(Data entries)
-- Opening Marker --

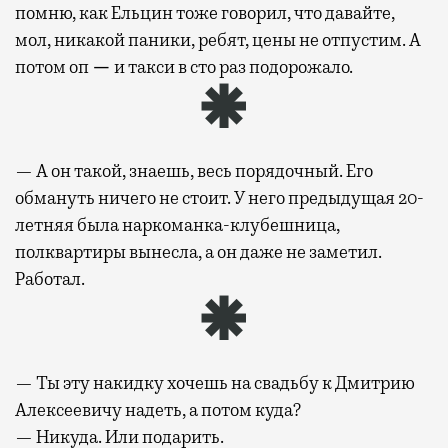
помню, как Ельцин тоже говорил, что давайте,
мол, никакой паники, ребят, цены не отпустим. А
потом оп
—
и такси в сто раз подорожало.
— А он такой, знаешь, весь порядочный. Его
обмануть ничего не стоит. У него предыдущая 20-
летняя была наркоманка-клубешница,
полквартиры вынесла, а он даже не заметил.
Работал.
— Ты эту накидку хочешь на свадьбу к Дмитрию
Алексеевичу надеть, а потом куда?
— Никуда. Или подарить.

-- Closing Marker --

> What the exercise asks
Swap "такси" for "метро" throughout the data and write out all the text again with nothing else changed. Leave the pictures out.

> Finished exercise
помню, как Ельцин тоже говорил, что давайте,
мол, никакой паники, ребят, цены не отпустим. А
потом оп
—
и метро в сто раз подорожало.
— А он такой, знаешь, весь порядочный. Его
обмануть ничего не стоит. У него предыдущая 20-
летняя была наркоманка-клубешница,
полквартиры вынесла, а он даже не заметил.
Работал.
— Ты эту накидку хочешь на свадьбу к Дмитрию
Алексеевичу надеть, а потом куда?
— Никуда. Или подарить.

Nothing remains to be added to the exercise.